Il
Tribunale di Modena sezione lavoro, con la recente
sentenza del 23 maggio 2019 ha illustrato la natura del patto di non
concorrenza, definendone in particolare i requisiti di validità ed efficacia.
Più nello specifico, i giudici si sono occupati della legittimità, a fronte della stipulazione di tale patto, di un
corrispettivo il quale appaia del tutto incongruo e comunque sproporzionato rispetto all’oggetto della
prestazione da adempiere.
Il patto di non concorrenza, disciplinato dall’art.
2125, è un accordo piuttosto restrittivo della libertà professionale del lavoratore, in quanto è finalizzato a contemperare due interessi antitetici: da una parte, quello del
datore di lavoro che desidera conservare intatto il proprio
patrimonio conoscitivo, c.d. know-how, il quale è stato nel tempo acquisito dal lavoratore; dall’altra, la legittima volontà del lavoratore di non subire un pregiudizio eccessivo della sua
libertà di ottenere una crescita professionale mediante l’impiego in un posto di lavoro che eserciti attività simili a quelle dell’azienda precedente.
L’articolo 2151 c.c. prevede, a proposito dei limiti di validità del patto di non concorrenza, che “Il patto con il quale si limita lo svolgimento dell’attività del
prestatore di lavoro, per il tempo successivo alla cessazione del contratto, è nullo se non risulta da atto scritto, se non è pattuito un corrispettivo a favore del prestatore di lavoro e se il vincolo non è contenuto entro determinati limiti di oggetto, di tempo e di luogo”.
Si comprende quindi come tale patto debba osservare, ai fini della tutela del lavoratore, tutta una serie di limiti di forma e di sostanza. Tra questi ultimi rientra, in particolare, la pattuizione di un corrispettivo a favore del lavoratore, che renda quindi questo accordo di carattere corrispettivo e sinallagmatico, senza generare eccessivi squilibri in capo all’uno o all’altro dei contraenti.
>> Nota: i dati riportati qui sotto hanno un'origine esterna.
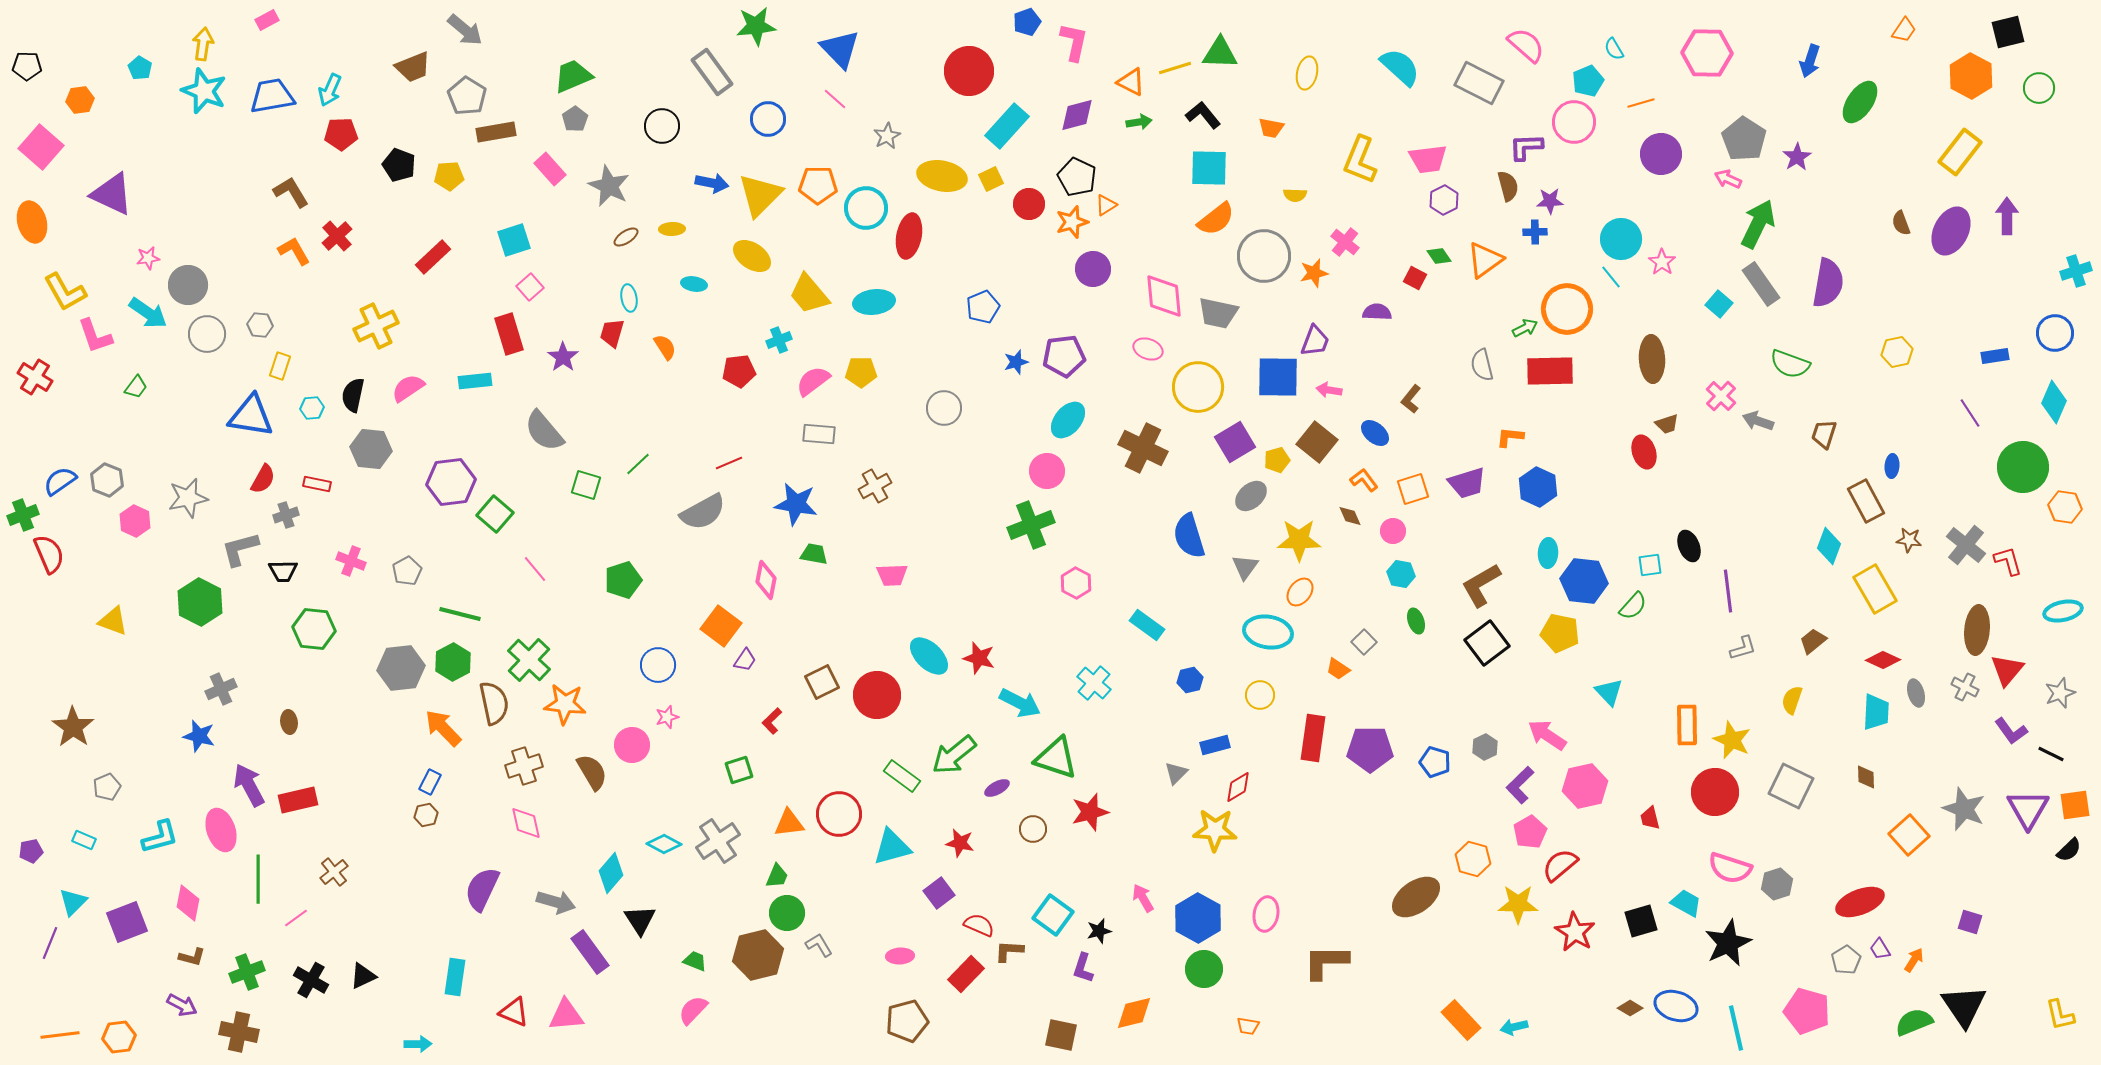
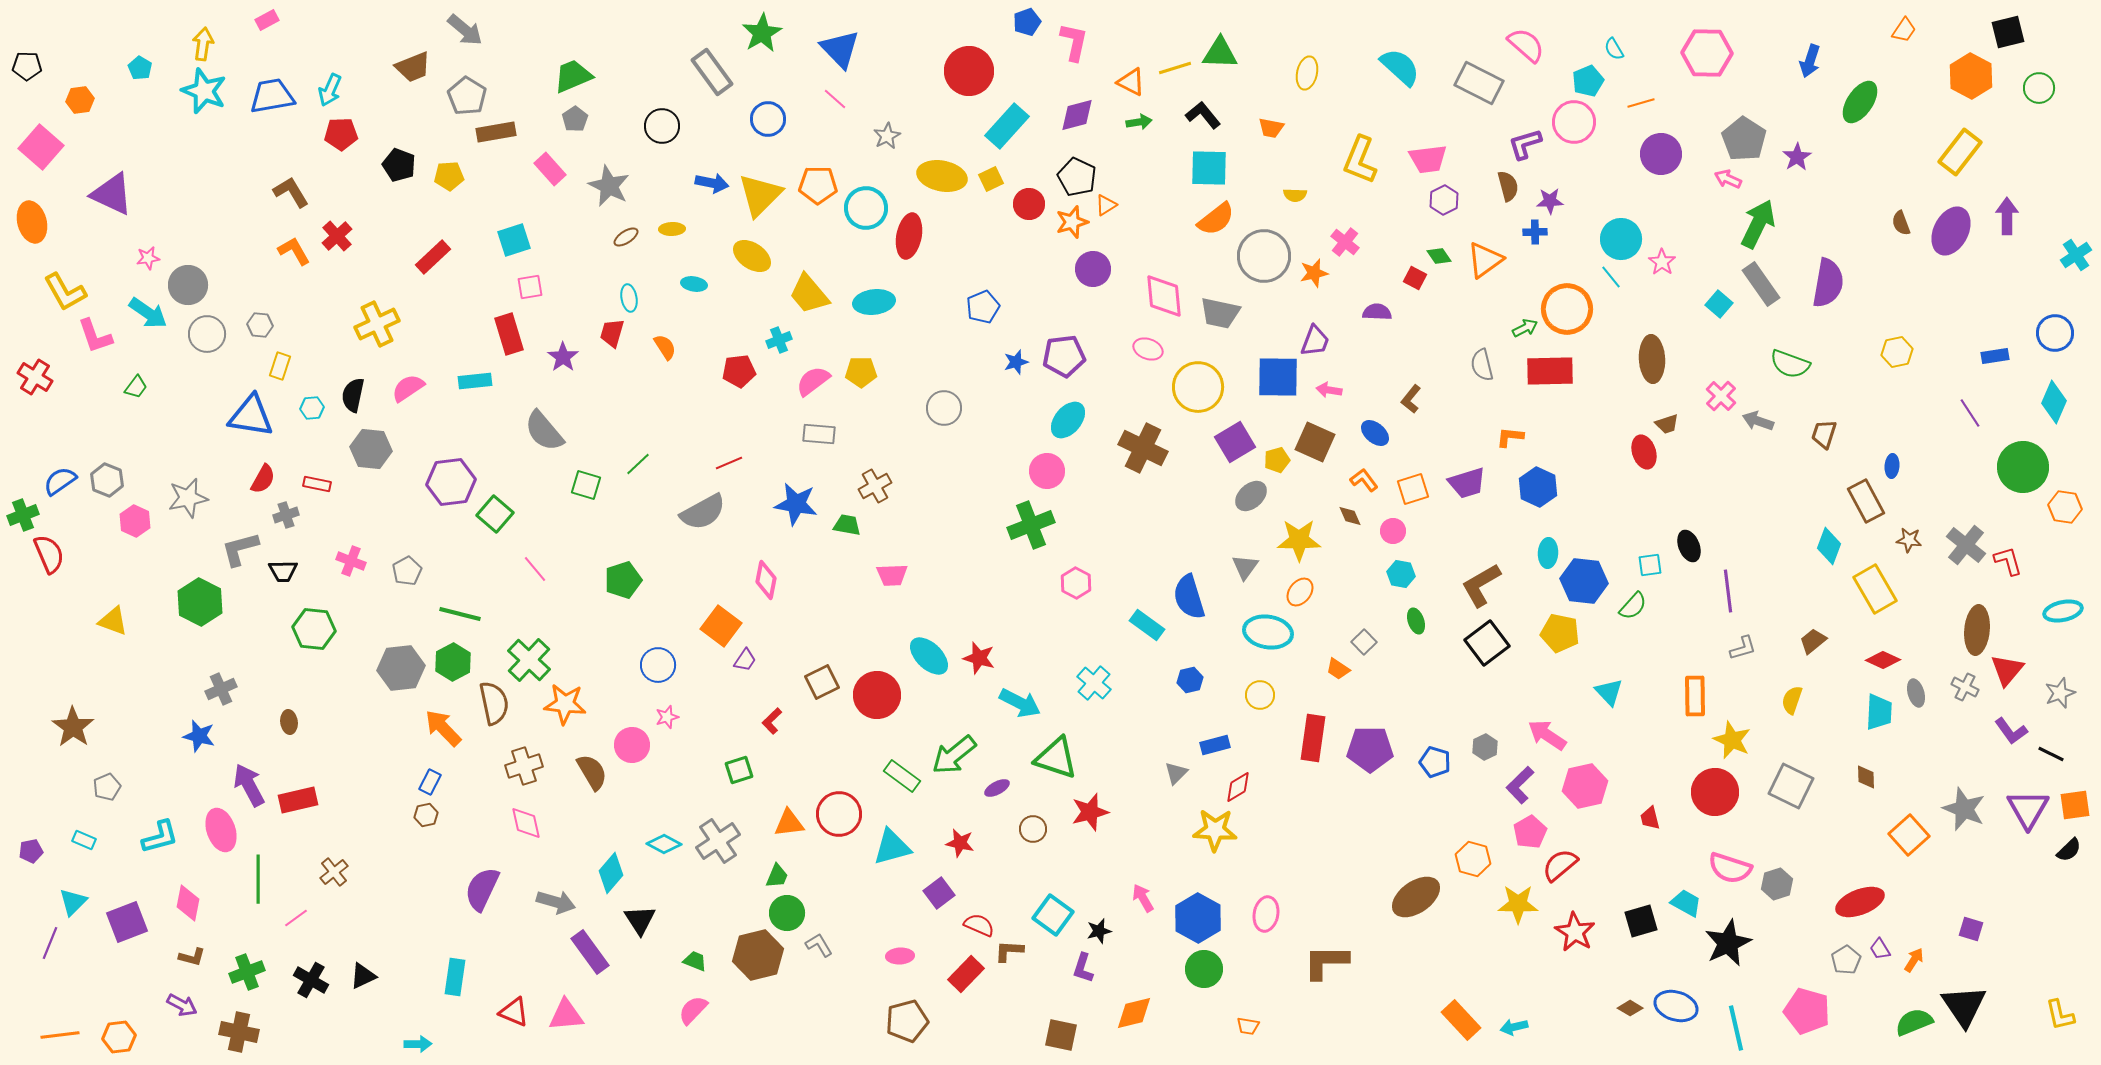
green star at (756, 26): moved 6 px right, 7 px down; rotated 24 degrees counterclockwise
purple L-shape at (1526, 147): moved 1 px left, 3 px up; rotated 15 degrees counterclockwise
cyan cross at (2076, 271): moved 16 px up; rotated 16 degrees counterclockwise
pink square at (530, 287): rotated 32 degrees clockwise
gray trapezoid at (1218, 313): moved 2 px right
yellow cross at (376, 326): moved 1 px right, 2 px up
brown square at (1317, 442): moved 2 px left; rotated 15 degrees counterclockwise
blue semicircle at (1189, 536): moved 61 px down
green trapezoid at (814, 554): moved 33 px right, 29 px up
cyan trapezoid at (1876, 712): moved 3 px right
orange rectangle at (1687, 725): moved 8 px right, 29 px up
purple square at (1970, 922): moved 1 px right, 7 px down
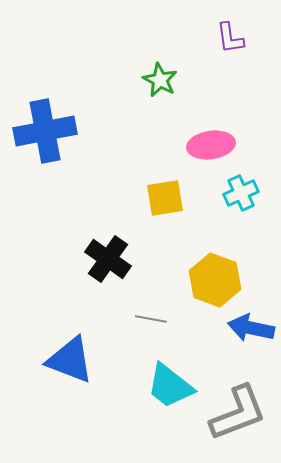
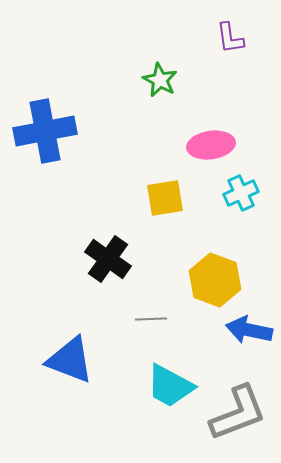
gray line: rotated 12 degrees counterclockwise
blue arrow: moved 2 px left, 2 px down
cyan trapezoid: rotated 10 degrees counterclockwise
Il Tribunale, con la sentenza in oggetto, si è in particolare soffermato sulla natura e sull’entità del corrispettivo da erogare al lavoratore a fronte della richiesta di limitare la propria ascesa lavorativa e professionale al fine di tutelare gli interessi dell’
azienda da cui si separa.
Innanzitutto i giudici, conformandosi alla giurisprudenza prevalente, affermano come siano illegittime quelle clausole, quali le clausole d’opzione o di
recesso, che consentono al datore di lavoro di sottrarsi dall’accordo, senza quindi doversi ritenere obbligato alla corresponsione del corrispettivo inizialmente pattuito.
In secondo luogo, non è stata ritenuta legittima nemmeno la configurazione di un compenso per il lavoratore di carattere
meramente simbolico oppure iniquo, incongruo o comunque inadeguato rispetto all’oggetto dell’accordo. Senza poter fare affidamento su indici certi di carattere normativo, la giurisprudenza ha da tempo stabilito che un corrispettivo congruo debba assestarsi, generalmente, tra il 15% e il 35% della
retribuzione.
Infine, i giudici hanno stabilito come non possa apparire legittimo un corrispettivo indeterminato, ovvero non stabilito fin dall’inizio nel suo preciso ammontare, ma erogato in costanza del rapporto di lavoro, a mo’ di corrispettivo mensile. Tale pattuizione contrasterebbe con l’art. 2125 c.c. poiché, nel momento della conclusione del patto, l'ammontare del corrispettivo risulterebbe del tutto imprevedibile, poiché correlato ad una circostanza di fatto incerta: la durata del rapporto di lavoro.